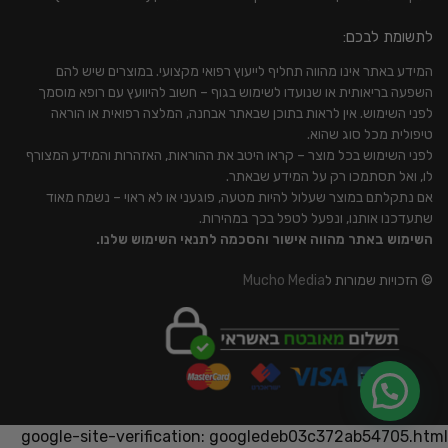
לתשומת לבכם:
המידע באתר אינו מהווה תחליף לייעוץ רפואי מקצועי. במוצרים שיש להם
השפעה בריאותית או שנועדו לשימוש בגוף – חשוב להיוועץ עם רופא מוסמך
לפני השימוש. אין לראות בתוכן שבאתר אבחנה, המלצה רפואית או הוראה
טיפולית מכל סוג שהוא.
לפני השימוש בכל מוצר – קראו היטב את ההוראות, האזהרות והמידע המצורף
לו, ואל תסתמכו רק על המידע שבאתר.
אם נתקלתם במוצר שעלול להיות מטעה, פוגעני או לא ראוי – נשמח מאוד
שתעדכנו אותנו, ונפעל לטפל בכך במהירות.
השימוש באתר מהווה אישור והסכמה לתנאי השימוש שלנו.
© הזכויות שמורות ל
Mucho Media
google-site-verification: googledeb03c372ab54705.html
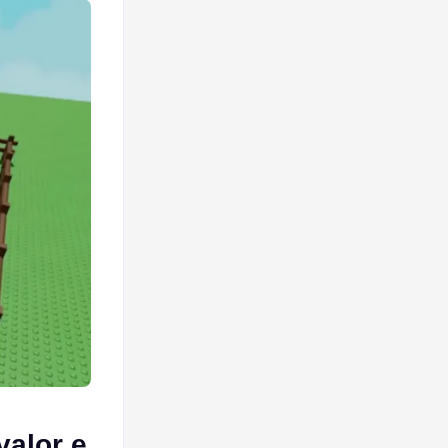
valor e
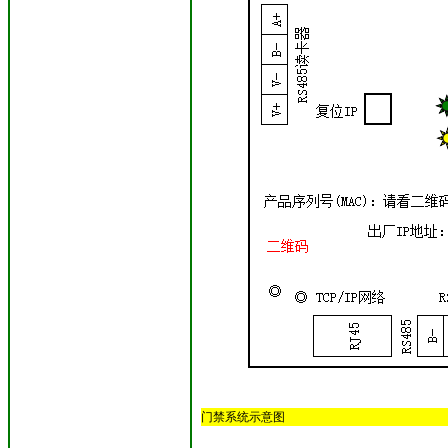
门禁系统示意图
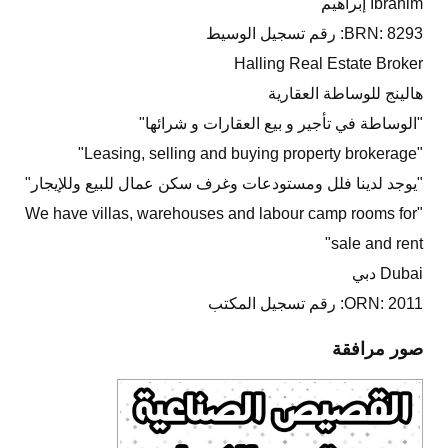
Ibrahim إبراهيم
BRN: 8293: رقم تسجيل الوسيط
Halling Real Estate Broker
هالينج للوساطة العقارية
"الوساطة في تأجير و بيع العقارات و شرائها"
"Leasing, selling and buying property brokerage"
"يوجد لدينا فلل ومستودعات وغرف سكن عمال للبيع وللإيجار"
"We have villas, warehouses and labour camp rooms for
sale and rent"
Dubai دبي
ORN: 2011: رقم تسجيل المكتب
صور مرافقة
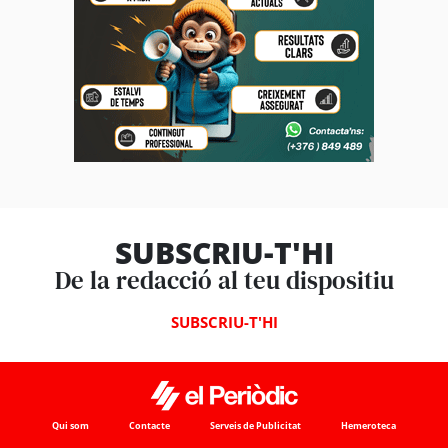
SUBSCRIU-T'HI
De la redacció al teu dispositiu
SUBSCRIU-T'HI
Qui som
Contacte
Serveis de Publicitat
Hemeroteca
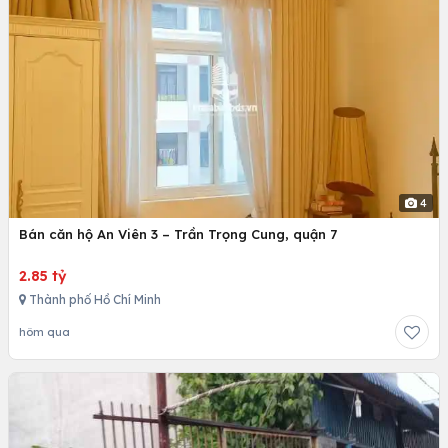
4
Bán căn hộ An Viên 3 – Trần Trọng Cung, quận 7
2.85 tỷ
Thành phố Hồ Chí Minh
hôm qua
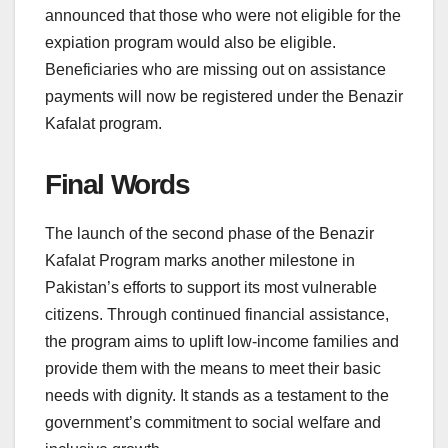
announced that those who were not eligible for the
expiation program would also be eligible.
Beneficiaries who are missing out on assistance
payments will now be registered under the Benazir
Kafalat program.
Final Words
The launch of the second phase of the Benazir
Kafalat Program marks another milestone in
Pakistan’s efforts to support its most vulnerable
citizens. Through continued financial assistance,
the program aims to uplift low-income families and
provide them with the means to meet their basic
needs with dignity. It stands as a testament to the
government’s commitment to social welfare and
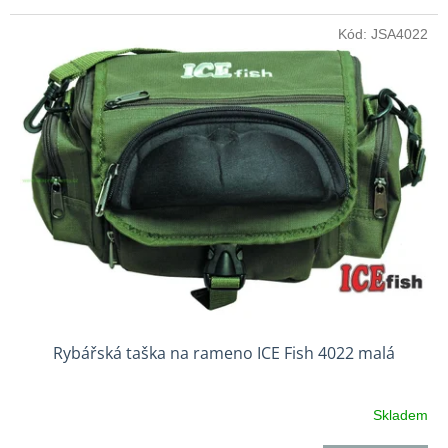
Kód:
JSA4022
Rybářská taška na rameno ICE Fish 4022 malá
Skladem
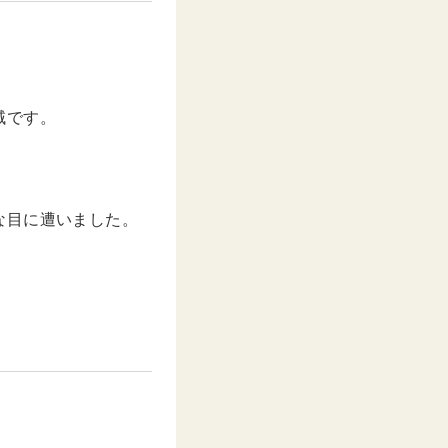
t
e
域です。
な目に遭いました。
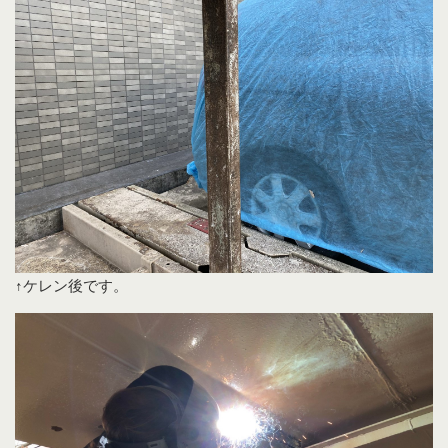
↑ケレン後です。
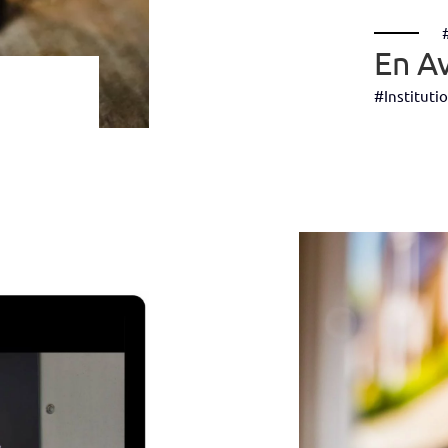
En A
#Instituti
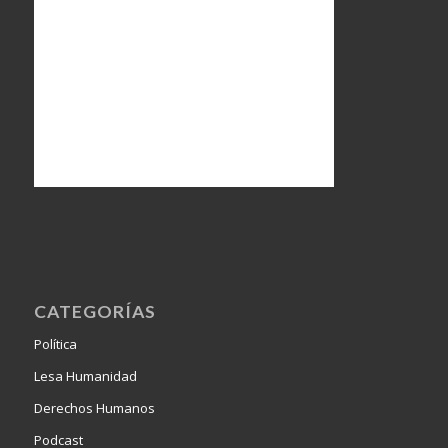
CATEGORÍAS
Política
Lesa Humanidad
Derechos Humanos
Podcast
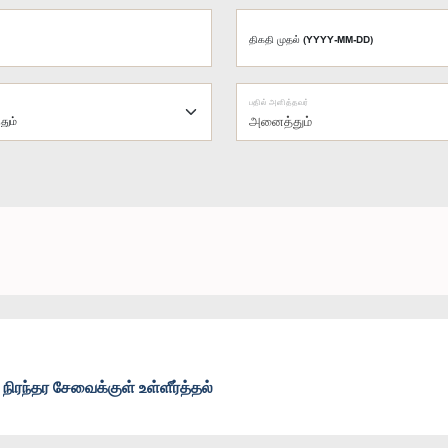
திகதி முதல் (YYYY-MM-DD)
பதில் அளித்தவர்
அனைத்தும்
நிரந்தர சேவைக்குள் உள்ளீர்த்தல்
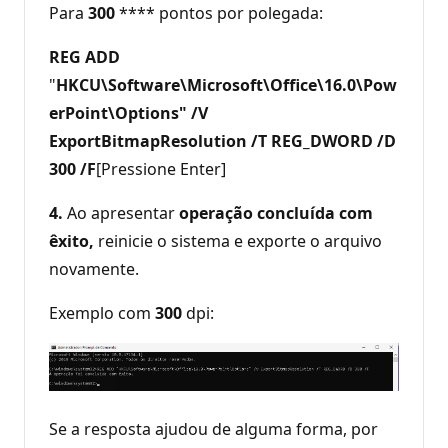
Para
300
**** pontos por polegada:
REG ADD
"
HKCU\Software\Microsoft\Office\16.0\Pow
erPoint\Options" /V
ExportBitmapResolution /T REG_DWORD /D
300 /F
[Pressione Enter]
4.
Ao apresentar
operação concluída com
êxito,
reinicie o sistema e exporte o arquivo
novamente.
Exemplo com
300
dpi:
Se a resposta ajudou de alguma forma, por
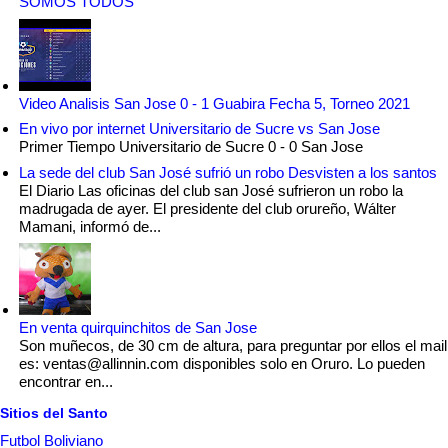
SOMOS TODOS
Video Analisis San Jose 0 - 1 Guabira Fecha 5, Torneo 2021
En vivo por internet Universitario de Sucre vs San Jose
Primer Tiempo Universitario de Sucre 0 - 0 San Jose
La sede del club San José sufrió un robo Desvisten a los santos
El Diario Las oficinas del club san José sufrieron un robo la
madrugada de ayer. El presidente del club orureño, Wálter
Mamani, informó de...
En venta quirquinchitos de San Jose
Son muñecos, de 30 cm de altura, para preguntar por ellos el mail
es: ventas@allinnin.com disponibles solo en Oruro. Lo pueden
encontrar en...
Sitios del Santo
Futbol Boliviano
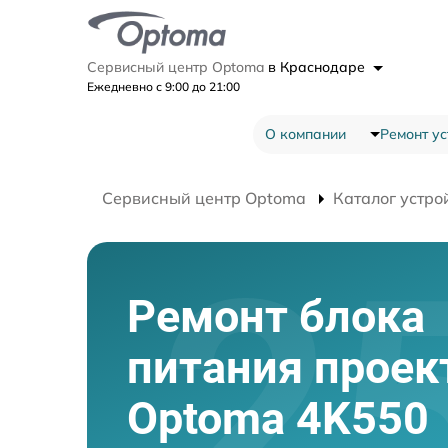
Сервисный центр Optoma
в Краснодаре
Ежедневно с 9:00 до 21:00
О компании
Ремонт ус
Сервисный центр Optoma
Каталог устро
Ремонт блока
питания проек
Optoma 4K550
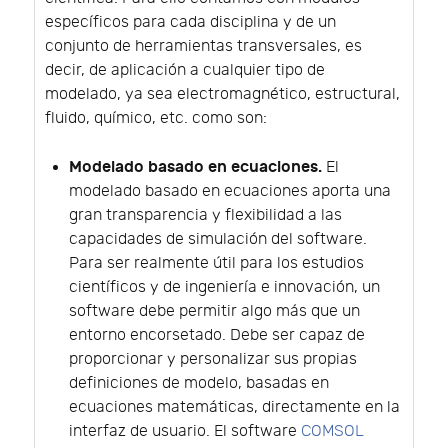
específicos para cada disciplina y de un
conjunto de herramientas transversales, es
decir, de aplicación a cualquier tipo de
modelado, ya sea electromagnético, estructural,
fluido, químico, etc. como son:
Modelado basado en ecuaciones.
El
modelado basado en ecuaciones aporta una
gran transparencia y flexibilidad a las
capacidades de simulación del software.
Para ser realmente útil para los estudios
científicos y de ingeniería e innovación, un
software debe permitir algo más que un
entorno encorsetado. Debe ser capaz de
proporcionar y personalizar sus propias
definiciones de modelo, basadas en
ecuaciones matemáticas, directamente en la
interfaz de usuario. El software
COMSOL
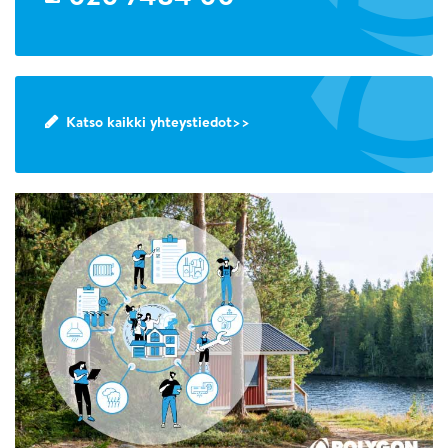
Katso kaikki yhteystiedot>>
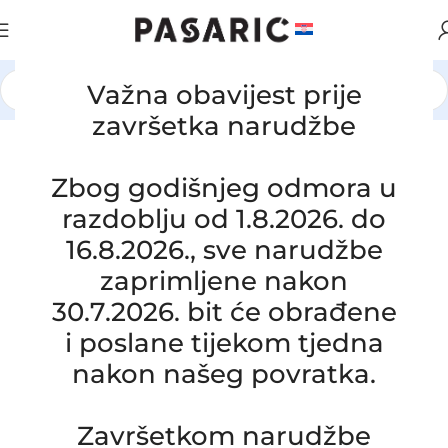
Važna obavijest prije
Početna
/
AUTOMOBILI
/
RENAULT
završetka narudžbe
Zbog godišnjeg odmora u
razdoblju od 1.8.2026. do
16.8.2026., sve narudžbe
zaprimljene nakon
30.7.2026. bit će obrađene
i poslane tijekom tjedna
nakon našeg povratka.
Završetkom narudžbe
Click to enlarge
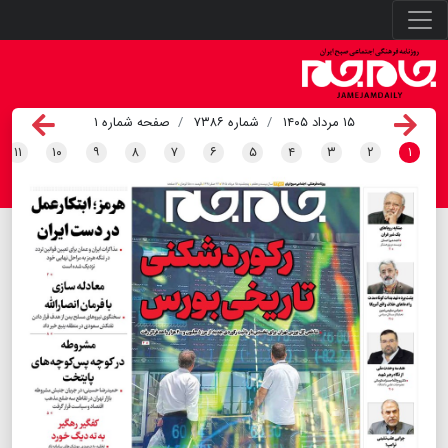
۱۵ مرداد ۱۴۰۵
شماره ۷۳۸۶
صفحه شماره ۱
۱۱
۱۰
۹
۸
۷
۶
۵
۴
۳
۲
۱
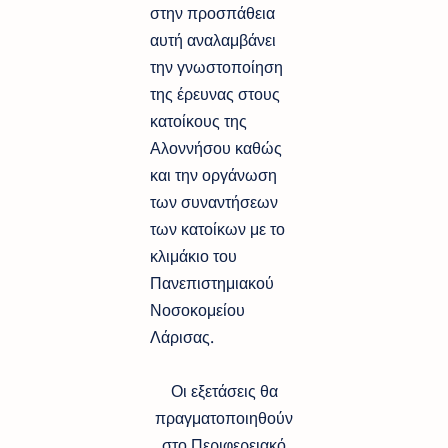
στην προσπάθεια
αυτή αναλαμβάνει
την γνωστοποίηση
της έρευνας στους
κατοίκους της
Αλοννήσου καθώς
και την οργάνωση
των συναντήσεων
των κατοίκων με το
κλιμάκιο του
Πανεπιστημιακού
Νοσοκομείου
Λάρισας.
Οι εξετάσεις θα
πραγματοποιηθούν
στο Περιφερειακό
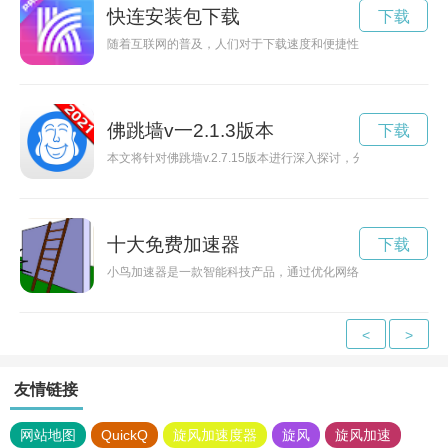
快连安装包下载
下载
随着互联网的普及，人们对于下载速度和便捷性的需求越来越高
佛跳墙v一2.1.3版本
下载
本文将针对佛跳墙v.2.7.15版本进行深入探讨，分析其在美食
十大免费加速器
下载
小鸟加速器是一款智能科技产品，通过优化网络连接提高网速，
<
>
友情链接
网站地图
QuickQ
旋风加速度器
旋风
旋风加速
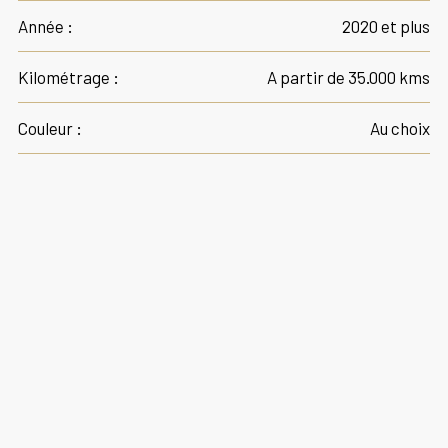
Année :
2020 et plus
Kilométrage :
A partir de 35.000 kms
Couleur :
Au choix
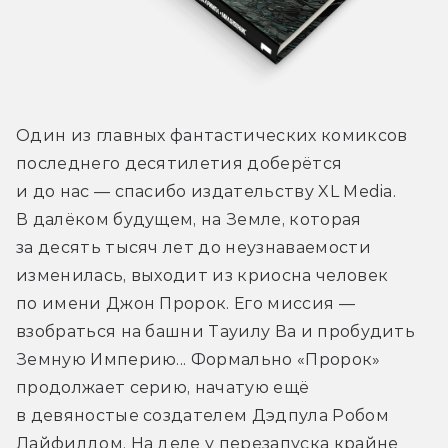
Один из главных фантастических комиксов 
последнего десятилетия доберётся 
и до нас — спасибо издательству XL Media. 
В далёком будущем, на Земле, которая 
за десять тысяч лет до неузнаваемости 
изменилась, выходит из криосна человек 
по имени Джон Пророк. Его миссия — 
взобраться на башни Тауилу Ва и пробудить 
Земную Империю... Формально «Пророк» 
продолжает серию, начатую ещё 
в девяностые создателем Дэдпула Робом 
Лайфилдом. На деле у перезапуска крайне 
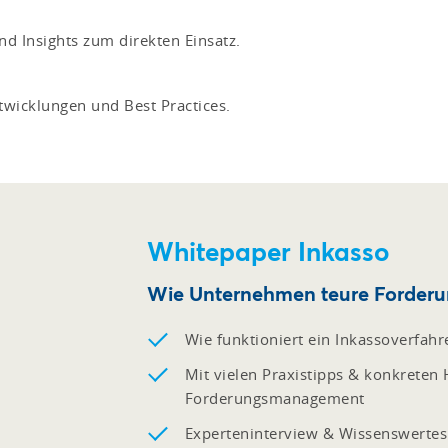
d Insights zum direkten Einsatz.
twicklungen und Best Practices.
Whitepaper Inkasso
Wie Unternehmen teure Forderun
Wie funktioniert ein Inkassoverfahr
Mit vielen Praxistipps & konkreten
Forderungsmanagement
Experteninterview & Wissenswerte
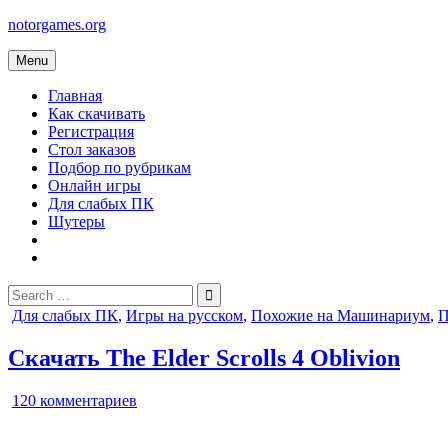
Skip
notorgames.org
to
content
Menu
Главная
Как скачивать
Регистрация
Стол заказов
Подбор по рубрикам
Онлайн игры
Для слабых ПК
Шутеры
Search
for:
Posted
Для слабых ПК
,
Игры на русском
,
Похожие на Машинариум
,
П
in
Скачать The Elder Scrolls 4 Oblivion
к
120 комментариев
записи
The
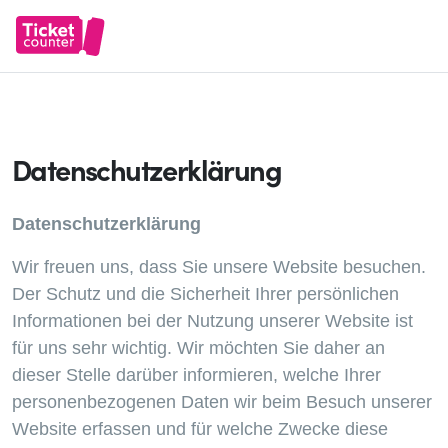
Datenschutzerklärung
Datenschutzerkl
ä
rung
Wir freuen uns, dass Sie unsere Website besuchen.
Der Schutz und die Sicherheit Ihrer persönlichen
Informationen bei der Nutzung unserer Website ist
für uns sehr wichtig. Wir möchten Sie daher an
dieser Stelle darüber informieren, welche Ihrer
personenbezogenen Daten wir beim Besuch unserer
Website erfassen und für welche Zwecke diese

Task requirements: Please transcribe exactly the lines from the start of the records through the line containing "selling and buying", leaving the pictures out.

Exercise solution:
לתשומת לבכם:
המידע באתר אינו מהווה תחליף לייעוץ רפואי מקצועי. במוצרים שיש להם
השפעה בריאותית או שנועדו לשימוש בגוף – חשוב להיוועץ עם רופא מוסמך
לפני השימוש. אין לראות בתוכן שבאתר אבחנה, המלצה רפואית או הוראה
טיפולית מכל סוג שהוא.
לפני השימוש בכל מוצר – קראו היטב את ההוראות, האזהרות והמידע המצורף
לו, ואל תסתמכו רק על המידע שבאתר.
אם נתקלתם במוצר שעלול להיות מטעה, פוגעני או לא ראוי – נשמח מאוד
שתעדכנו אותנו, ונפעל לטפל בכך במהירות.
השימוש באתר מהווה אישור והסכמה לתנאי השימוש שלנו.
© הזכויות שמורות ל
Mucho Media
google-site-verification: googledeb03c372ab54705.html
valor e
门禁系统示意图
Ibrahim إبراهيم
BRN: 8293: رقم تسجيل الوسيط
Halling Real Estate Broker
هالينج للوساطة العقارية
"الوساطة في تأجير و بيع العقارات و شرائها"
"Leasing, selling and buying property brokerage"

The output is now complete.